In the Kathmandu Valley we may think of the town planners, from the Malla Period, the Nepalese caste system, and the communities that come together to build and carry chariots in times for festivals, or, among the Newar people, we may think of the guthi systems dedicated to religious, funerary, or locality-based traditions, as examples (see Toffin, 2005). I also point to the recent post, Where is gender in heritage research?, (curated by Pooja Kalita, 2024, April 3), where women’s invisibility is recognised in the carriage of tangible and intangible heritage in research from past to present. Who is it, then, who tells what is to be and do, and what isn’t? In some cases, one might say that they who began a heritage, by agreement or by rejection of other values, are the hinges upon which change does or does not occur. In others, we look to other ways of doing and being in this world, and take and learn where we can.

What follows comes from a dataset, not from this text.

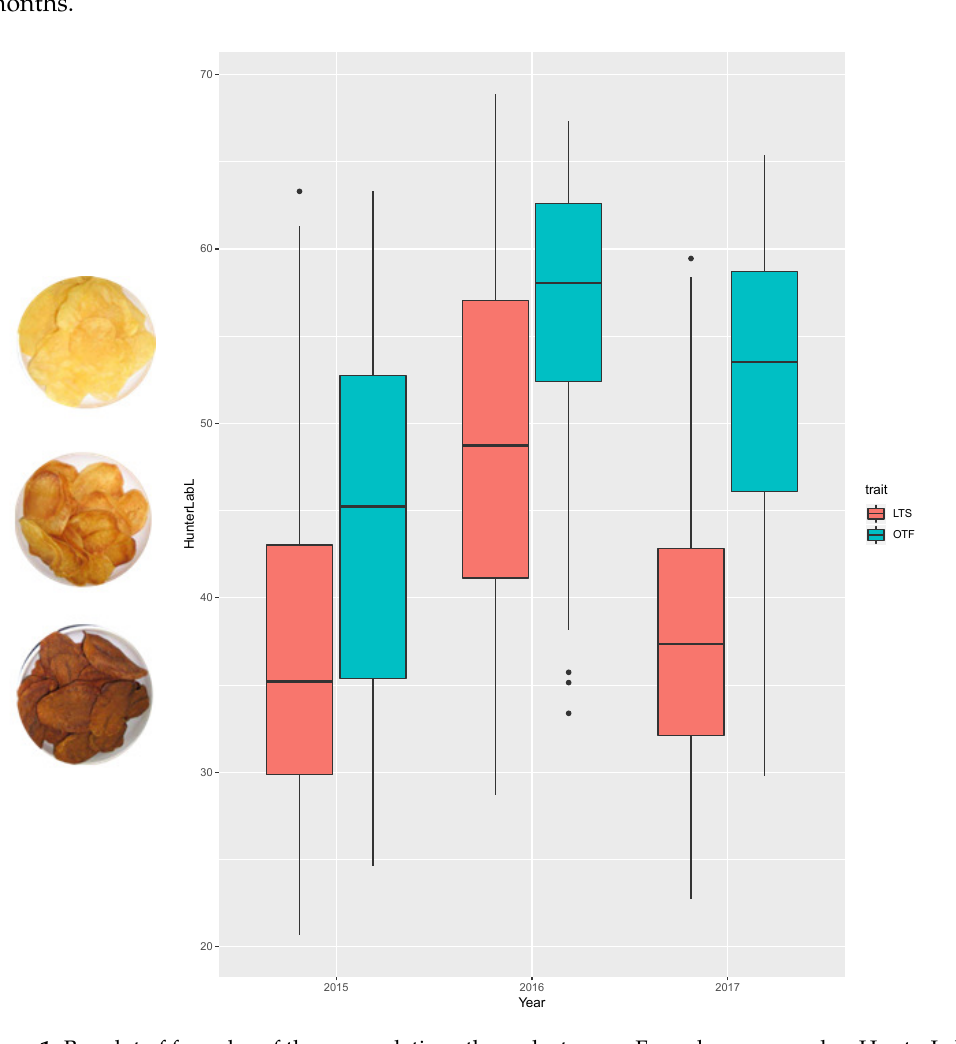
Figure 1. Boxplot of fry color of three populations through storage. Fry color measured as HunterLab L -values when fried ‘off-the-field’ (OTF) and after long-term storage at 4.5 ◦ C for ca. seven months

LED lights line the roofline of the temple. Photo courtesy of Tanya Jones.

In the case of the Bhairab temple in central Patan, was it a man, or a guthi member, an employee, or a landlord who caused a building nearby to be torn down? As a foreigner to the Kathmandu Valley, I could not ask, and may never even know these answers. Despite this, I wonder, especially, who arranged the LED lights on the temple, or who caused the temple to be untouched and unharmed, and beautiful, in what appeared to be the re-construction of that nearby building? Is it the temple, or the people living around it who carry the heritage of this little crossroads in Nepal?

I, of course, cannot argue for one or for the other – nor can I say that the people and place have equal value in all cases in the Kathmandu Valley. That said, someone, somewhere along the lines of reasoning in changing this little public square, has accommodated the sacred even as they sought to build what may be accommodation for people. Stray dogs sheltered in the shade of the rest house from where I took my photos, and flowers were decorated onto even the tiniest of mandalas in the streets bordering this Bhairab temple. Life flows in and around this public space, maintained through the changing everyday and urban lives of the people in and around it. Vehicles and buildings, and people and animals all come to stay at some point, and all must go, too, swayed by the harmony and discordance in community and the city that holds them.


References:

Chitrakar, Rajjan. 2020. Morphology of Traditional Towns and the Organization of Neighborhood Public Spaces in the Kathmandu Valley. In Revisiting Kathmandu Valley’s Public Realm: Some Insights into Understanding and Managing its Public Spaces. Nova Science Publishers (pp.1-28).

Kalita, Pooja. 2024, April 3. Where is Gender in Heritage Research. Heritage as Placemaking. Accessed 20 April, 2024, from https://heritageasplacemaking.com/blog/where-is-gender-in-heritage-research  

MacDonald, Sharon. 2018. Heritage. The International Encyclopedia of Anthropology (pp. 1-12).

Toffin, Gérard Tofin. 2005. From Kin to Caste: The Role of Guthis in Newar Society and Culture. Lalitpur, Nepal: Social Science Baha.